::: Dostarczony tekst

Gazeta.pl  | metrocafe.pl  | Poczta  | Forum  | Blogi  | Wyborcza.pl  
Pogoda  | Randki  | Gry
 » artykuły  » porady  » Jak nauczyć szczeniaka, aby nie niszczył domowych przedmiotów

Jak nauczyć szczeniaka, aby nie niszczył domowych przedmiotów

2009-02-10 12:16:24

porady

Młody psiak to wulkan energii. Jeśli musisz zostawić go samego w domu na kilka godzin, możesz spodziewać się różnych, często nieprzyjemnych niespodzianek – pogryzione buty i kable, poogryzane nogi stołu, zniszczone gazety ze stolika, wyciągnięte z szafek ubrania, nasikane tu i tam, a za fotelem...
fot. Aneta Awtoniuk
Kapeć pana to najlepsza zabawka :-)
Łatwo mówić, że nie wolno denerwować się na psa i skarcić go, gdy wracasz do domu i zastajesz taki obraz... Łatwiej nauczyć psa, aby nie niszczył domowych przedmiotów.

DOSTĘPNOŚĆ ZABAWEK

Zwróć uwagę na dostępność zabawek. Jeśli pies ma stały dostęp do zabawek, to po krótkim czasie przestają go interesować. Dlatego stosuj system rotacyjny, tzn. dawaj psu do zabawy jedną, dwie zabawki dziennie i chowaj wieczorem, aby następnego dnia dać mu jakąś inną, nieznaną. Potem możesz dać zabawkę, którą pies bawił się w pierwszym dniu – w ten sposób możesz mieć tylko kilka zabawek dla psiaka, a one i tak będą stale wzbudzały jego zainteresowanie. Gdy jesteś w domu i możesz poświęcić psu czas, chowaj zabawki w ogóle, i dawaj je psu kilkanaście minut przed swoim wyjściem lub wtedy, gdy nie możesz na niego uważać. Wybierz mądrze. Nie kupuj przedmiotów z tworzywa, które łatwo można pogryźć, bo kawałek może zadławić twojego psa lub uszkodzić mu dziąsła. Dobrze sprawdzają się sznury do gryzienia, piłki z lanej gumy – byle odpowiednio duże, aby nie mogły utknąć psu w gardle.

NAGRADZAJ DOBRE WYBORY

Za każdym razem, gdy widzisz, że pies sam z siebie bawi się swoją zabawką, pochwal go i nagródź pieszczotami, smakołykiem czy wspólną zabawą. Jeśli często będziesz zwracać uwagę na psa, gdy robi właściwe rzeczy, tzn. zajmuje się swoimi zabawkami, to utrwalisz w nim przekonanie, że na twoją uwagę najłatwiej zasłużyć wykonując właśnie te czynności.

Nie wpadnij w pułapkę zwracania uwagi na psa tylko wtedy, gdy zaczyna niszczyć twoje sprzęty, a ignorowania go, gdy turla swoją piłeczkę – „bo przecież jest grzeczny, to nic nie muszę robić”. Jeśli będziesz tak postępować, nauczysz psa, że musi ci coś zepsuć, abyś zaczął się nim interesować.

::::::

Zadanie 1:
Przetłumacz na angielski zdanie z tekstu o szczeniakach: „Jeśli pies ma stały dostęp do zabawek, to po krótkim czasie przestają go interesować.”
Zadanie 2:
Kontynuuj tekst o oduczaniu szczeniaka niszczenia domowych przedmiotów od miejsca, w którym się kończy.

::: Wyodrębnione wpisy

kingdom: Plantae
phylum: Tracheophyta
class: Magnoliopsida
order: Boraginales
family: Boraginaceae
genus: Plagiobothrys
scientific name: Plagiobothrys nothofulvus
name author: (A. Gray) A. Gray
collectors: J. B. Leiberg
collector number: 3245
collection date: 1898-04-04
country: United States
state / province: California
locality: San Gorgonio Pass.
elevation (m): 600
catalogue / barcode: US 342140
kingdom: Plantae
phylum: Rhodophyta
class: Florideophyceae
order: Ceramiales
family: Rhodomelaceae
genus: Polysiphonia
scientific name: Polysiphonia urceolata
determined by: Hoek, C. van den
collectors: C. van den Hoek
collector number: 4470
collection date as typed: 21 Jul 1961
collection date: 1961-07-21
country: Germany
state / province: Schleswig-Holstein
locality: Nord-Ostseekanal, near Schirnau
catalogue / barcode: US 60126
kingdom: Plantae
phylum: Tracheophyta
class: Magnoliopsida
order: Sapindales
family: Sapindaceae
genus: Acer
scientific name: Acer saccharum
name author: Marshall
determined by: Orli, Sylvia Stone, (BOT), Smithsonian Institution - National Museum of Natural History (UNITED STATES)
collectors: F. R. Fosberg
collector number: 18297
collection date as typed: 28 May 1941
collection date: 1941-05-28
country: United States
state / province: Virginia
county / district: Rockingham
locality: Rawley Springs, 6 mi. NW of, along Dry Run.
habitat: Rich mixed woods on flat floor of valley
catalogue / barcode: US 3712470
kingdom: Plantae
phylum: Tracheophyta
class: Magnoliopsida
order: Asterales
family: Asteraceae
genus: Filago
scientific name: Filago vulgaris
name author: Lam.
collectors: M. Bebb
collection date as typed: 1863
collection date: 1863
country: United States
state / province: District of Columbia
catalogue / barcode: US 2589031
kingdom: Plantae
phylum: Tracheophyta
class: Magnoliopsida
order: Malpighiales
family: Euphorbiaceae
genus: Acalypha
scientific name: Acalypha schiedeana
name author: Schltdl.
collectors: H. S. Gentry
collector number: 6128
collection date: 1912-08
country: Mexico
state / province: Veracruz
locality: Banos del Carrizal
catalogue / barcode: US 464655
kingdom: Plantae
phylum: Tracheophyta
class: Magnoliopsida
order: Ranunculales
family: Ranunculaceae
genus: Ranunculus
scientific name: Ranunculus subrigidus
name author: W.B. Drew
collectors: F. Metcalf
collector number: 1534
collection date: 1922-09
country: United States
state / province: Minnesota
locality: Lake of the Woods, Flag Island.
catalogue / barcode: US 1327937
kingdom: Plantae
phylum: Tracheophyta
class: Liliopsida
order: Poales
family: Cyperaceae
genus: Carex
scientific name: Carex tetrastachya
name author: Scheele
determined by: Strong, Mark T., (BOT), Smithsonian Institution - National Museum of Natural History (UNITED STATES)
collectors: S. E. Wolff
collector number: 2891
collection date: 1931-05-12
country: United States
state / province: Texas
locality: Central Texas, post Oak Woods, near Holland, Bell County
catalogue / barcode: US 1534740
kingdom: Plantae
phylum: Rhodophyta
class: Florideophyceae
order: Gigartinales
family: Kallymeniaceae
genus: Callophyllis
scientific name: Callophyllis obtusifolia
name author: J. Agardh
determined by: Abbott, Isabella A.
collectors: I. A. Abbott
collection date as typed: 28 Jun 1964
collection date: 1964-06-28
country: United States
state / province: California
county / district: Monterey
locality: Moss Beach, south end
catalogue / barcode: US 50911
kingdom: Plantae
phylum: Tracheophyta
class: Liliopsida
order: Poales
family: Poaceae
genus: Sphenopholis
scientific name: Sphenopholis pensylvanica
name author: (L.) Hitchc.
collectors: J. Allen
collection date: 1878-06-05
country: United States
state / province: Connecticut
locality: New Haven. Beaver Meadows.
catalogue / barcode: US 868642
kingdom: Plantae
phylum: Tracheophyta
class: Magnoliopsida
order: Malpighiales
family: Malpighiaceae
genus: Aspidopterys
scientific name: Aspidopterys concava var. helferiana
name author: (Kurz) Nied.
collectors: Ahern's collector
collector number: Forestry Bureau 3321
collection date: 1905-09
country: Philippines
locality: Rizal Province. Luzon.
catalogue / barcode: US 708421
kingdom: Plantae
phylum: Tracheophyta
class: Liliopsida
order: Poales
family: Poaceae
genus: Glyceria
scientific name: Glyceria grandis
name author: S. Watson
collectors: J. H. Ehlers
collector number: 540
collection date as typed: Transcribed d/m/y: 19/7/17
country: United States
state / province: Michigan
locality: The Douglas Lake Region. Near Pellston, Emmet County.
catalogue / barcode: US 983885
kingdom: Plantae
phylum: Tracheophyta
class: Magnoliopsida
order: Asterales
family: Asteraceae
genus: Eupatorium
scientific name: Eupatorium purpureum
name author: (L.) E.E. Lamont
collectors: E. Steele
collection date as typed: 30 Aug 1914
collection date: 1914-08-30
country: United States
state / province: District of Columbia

::::::

Odpowiedź pisemna 1:
If a dog has constant access to toys, they stop interesting it after a short time.

Odpowiedź pisemna 2:
ZABAWKI BEHAWIORALNE

Zainwestuj w zabawki behawioralne, które zajmą psa podczas twojej nieobecności czy niedostępności, kiedy jesteś w domu, ale nie możesz się zająć psem. On musi mieć zajęcie, bez względu na to czy jesteś czy wychodzisz. Świetną zabawką jest np. kong, do którego wsypujesz trochę suchej karmy pomieszanej ze smakołykami a otworki zalepiasz serkiem lub pasztetem, aby psu było trudniej dostać się do właściwej zawartości konga. Pyszności z wnętrza pachną i kuszą, serek utrudnia dostęp i już psiak ma zajęcie na kilka godzin - będzie wylizywać, naciskać łapką, turlać, wygryzać - słowem kombinować, żeby wydobyć smakołyki. A myślenie zużywa najwięcej energii, a więc po godzinie takiej zabawy, pies zasypia usatysfakcjonowany i nie sprawia kłopotów.

Na podobnej zasadzie zbudowana jest piłka smakołykowa (snack ball). Do piłki wrzucasz suche smaczki wymieszane z karmą – możesz w ten sposób podać psu porcję jedzenia – regulujesz wielkość otworka, przez który wypadają smakołyki, gdy pies toczy piłkę i już. Na początku ustaw otworek szeroko, aby pies miał nagrodę za turlanie piłki za każdym razem – to zachęci go do zabawy. Z czasem zmniejsz dziurkę, jednak pamiętaj, żeby smakołyk mógł z niej wypaść, choć już niekoniecznie tak łatwo jak dotychczas.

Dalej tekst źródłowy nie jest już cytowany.